INFORMATION:
----------

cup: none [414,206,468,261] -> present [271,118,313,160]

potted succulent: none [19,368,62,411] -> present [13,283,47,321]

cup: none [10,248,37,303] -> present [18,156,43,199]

----------

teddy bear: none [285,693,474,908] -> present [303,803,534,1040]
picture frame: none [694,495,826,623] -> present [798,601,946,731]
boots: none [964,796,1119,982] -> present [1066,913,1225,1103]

----------

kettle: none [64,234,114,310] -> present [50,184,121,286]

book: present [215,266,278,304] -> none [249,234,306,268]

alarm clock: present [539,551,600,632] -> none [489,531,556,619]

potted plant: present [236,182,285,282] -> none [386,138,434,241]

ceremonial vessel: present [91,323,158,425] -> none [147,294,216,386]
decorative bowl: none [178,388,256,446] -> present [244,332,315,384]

----------

INSTRUCTIONS FOR THE TASK: In the records, find every line that has the string "potted" and copy it.

ANSWER SPACE:
potted succulent: none [19,368,62,411] -> present [13,283,47,321]
potted plant: present [236,182,285,282] -> none [386,138,434,241]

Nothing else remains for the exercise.